[Data items]
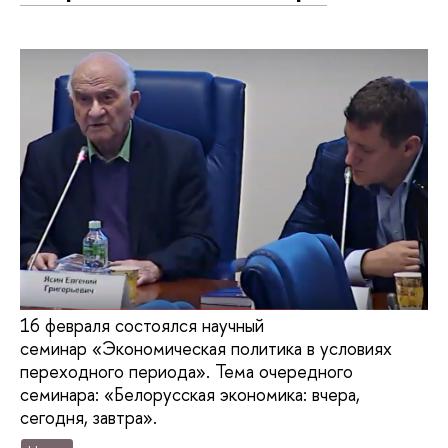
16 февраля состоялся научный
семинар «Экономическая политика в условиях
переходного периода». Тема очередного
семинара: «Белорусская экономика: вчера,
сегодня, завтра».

**WHAT NEEDS TO BE DONE**
The records above, copied word for word without the pictures, are what should be output.

**RESPONSE**
16 февраля состоялся научный
семинар «Экономическая политика в условиях
переходного периода». Тема очередного
семинара: «Белорусская экономика: вчера,
сегодня, завтра».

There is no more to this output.